Anthony Crespin was losing his head and his temper. “Will you be so kind as to come to the point, sir?” he stormed.
“Gently, Major!” Rukh said soothingly. “We shall reach it soon enough.” He turned to Lucilla, “Please remember, too, Madam, that autocracy is generally a theocracy to boot, and mine is a case in point. I am a slave to theology. The clerical party can do what it pleases with me, for there is no other party to oppose it. True I am my own Archbishop of Canterbury—‘but I have a partner: Mr. Jorkins’—I have a terribly exacting Archbishop of York. I fear I may have to introduce you to him to-morrow.”
Lucilla Crespin lifted a drawn face, but she looked him straight in the eyes—and there were both defiance and entreaty in hers. “You are torturing us, Your Highness,” she told him simply. “Like my husband, I beg you to come to the point.”
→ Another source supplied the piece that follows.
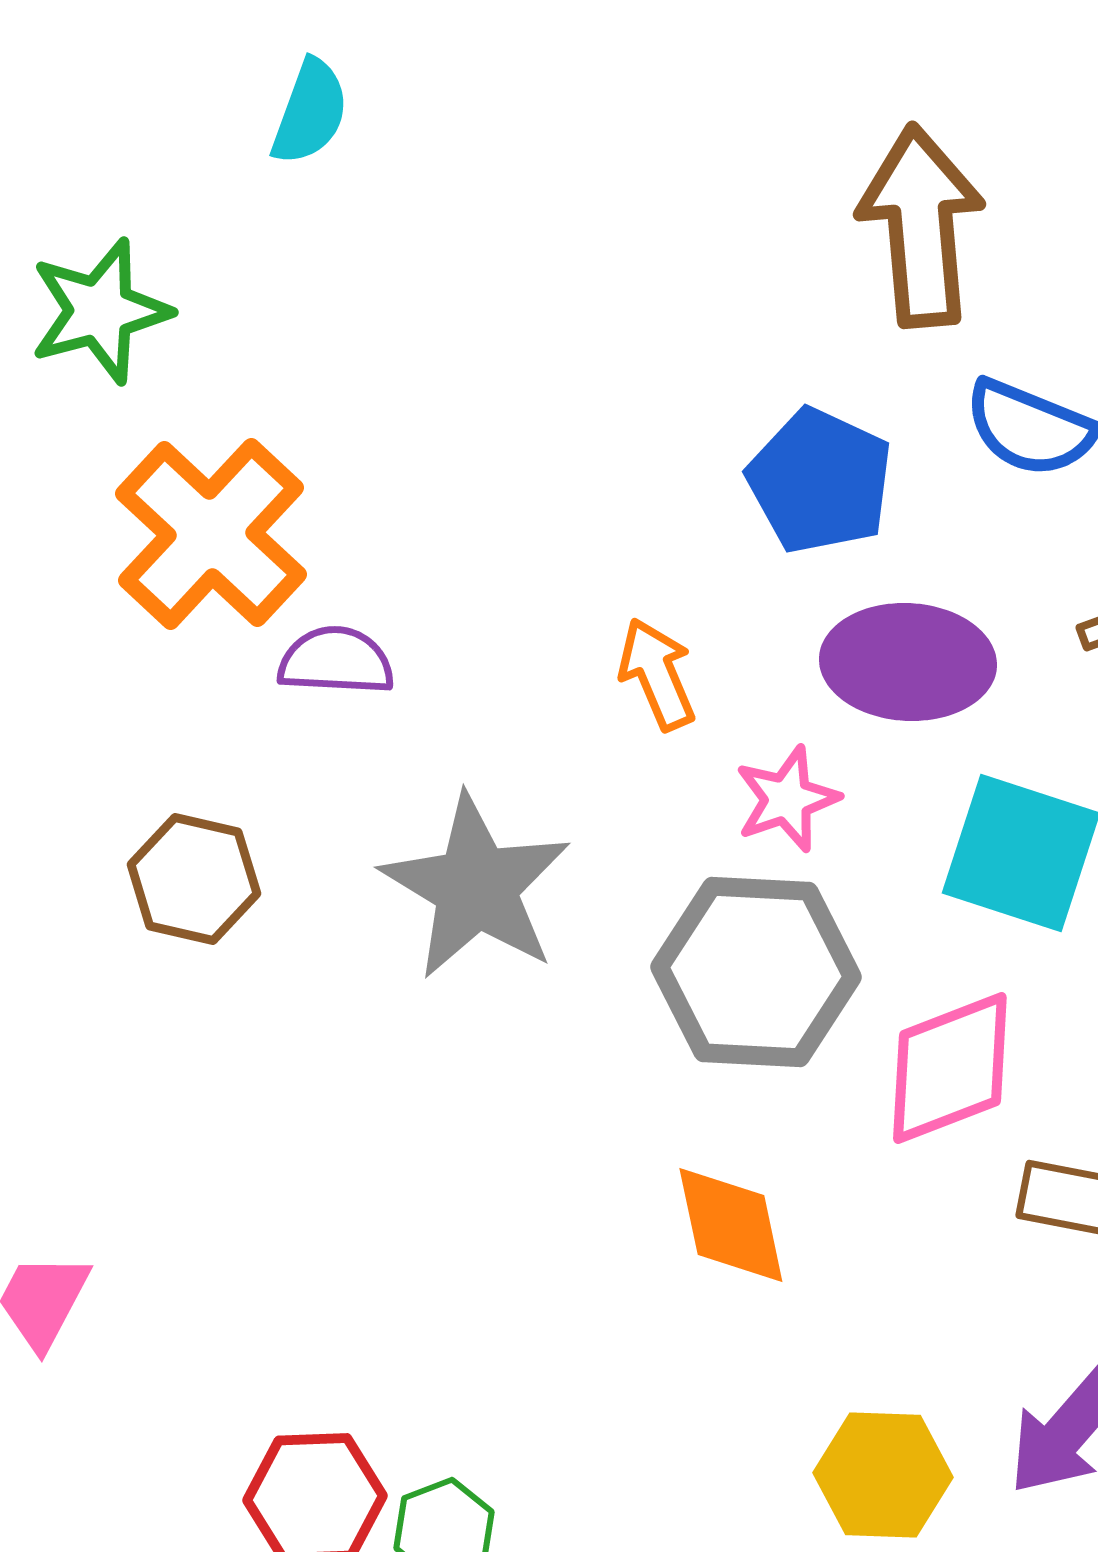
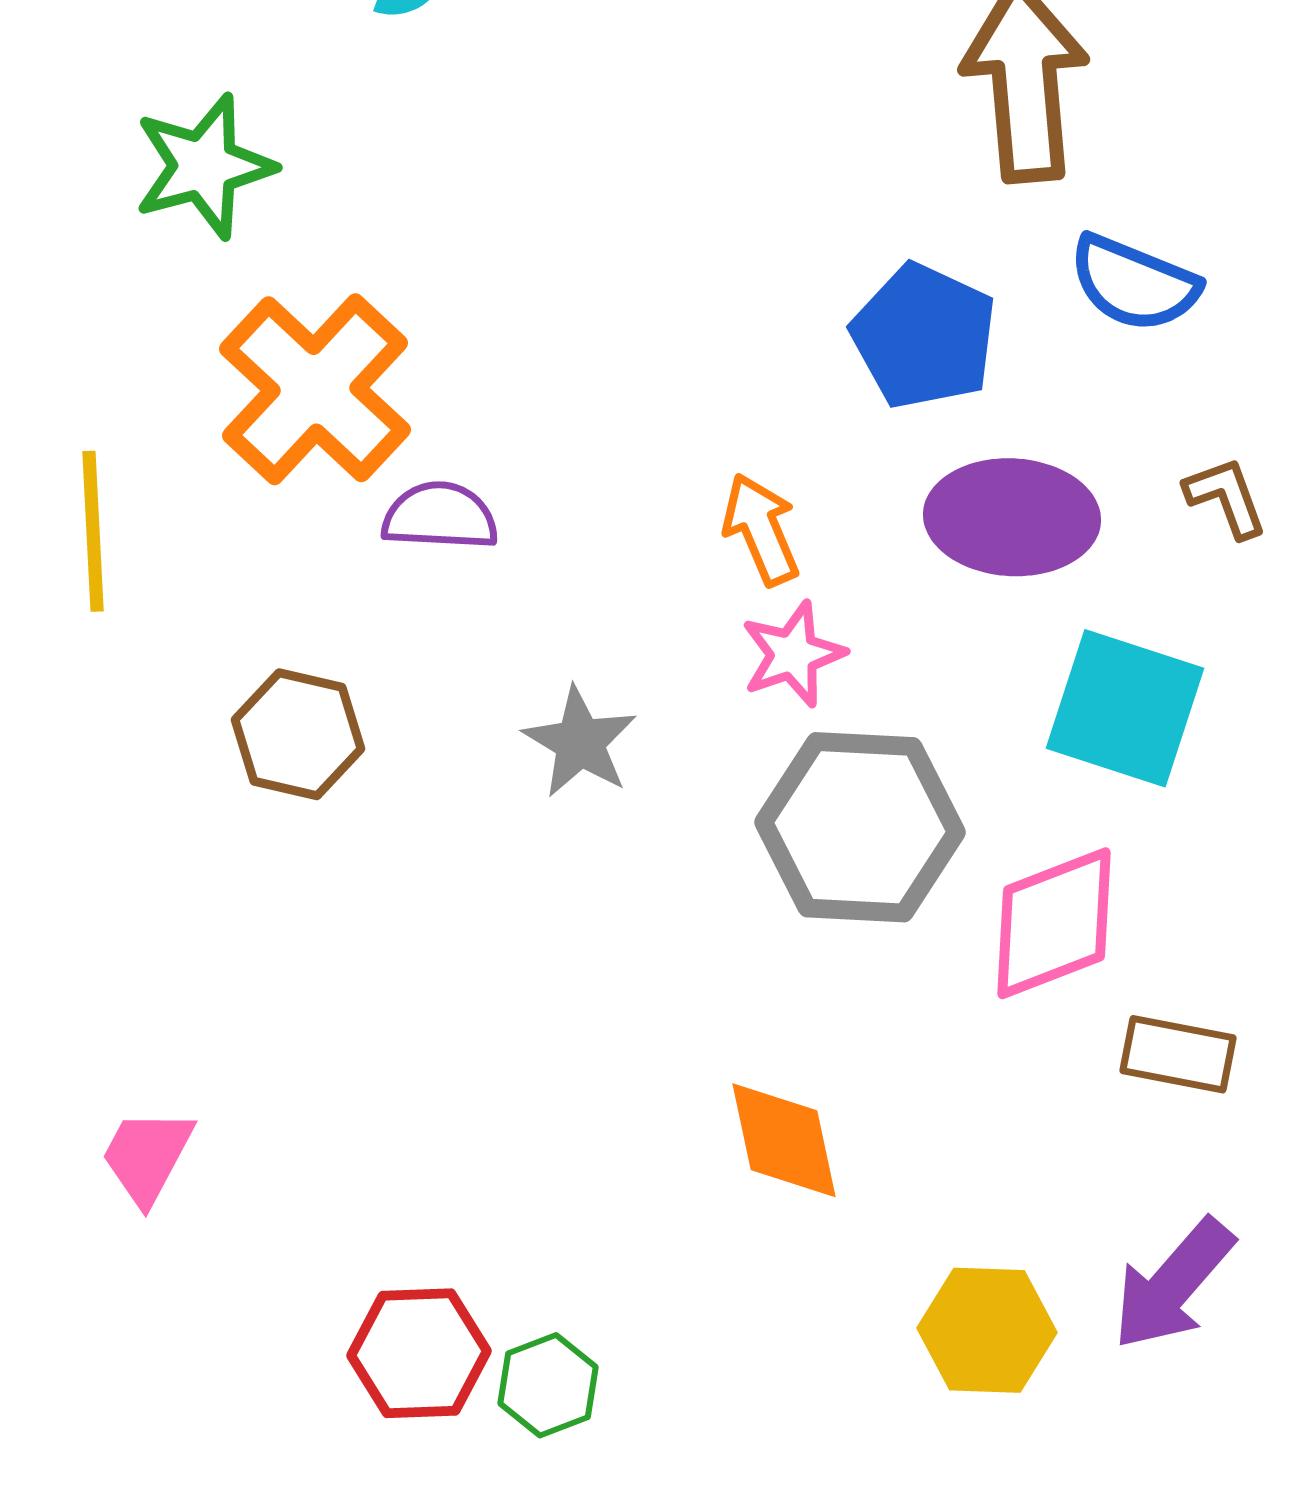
pink star: (787, 799) -> (793, 654), moved
gray star: (476, 887) -> (580, 742), size x0.6
orange diamond: (731, 1225) -> (784, 1140), moved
“The point is, dear lady,” the Raja answered her sadly, “that the theology on which, as I say, my whole power is founded, has not yet emerged from the Mosaic stage of development: It demands an eye for an eye, a tooth for a tooth—”
There was a pause.
“—a life for a life.”
There was a pause—longer, tenser, a terrible hopeless pause. Crespin sagged in his chair, his miserable eyes fixed on his wife’s face, seeing nothing, thinking of nothing but her. She sat where she was, statue-like in her motionless horror. Traherne never lowered his look from Rukh’s expressionless face.
Again the wild bird cried, nearer now; they could hear the beat of its great angry wings.
Dr. Traherne spoke first. “You mean to say—”
“Unfortunately I do,” the Raja replied.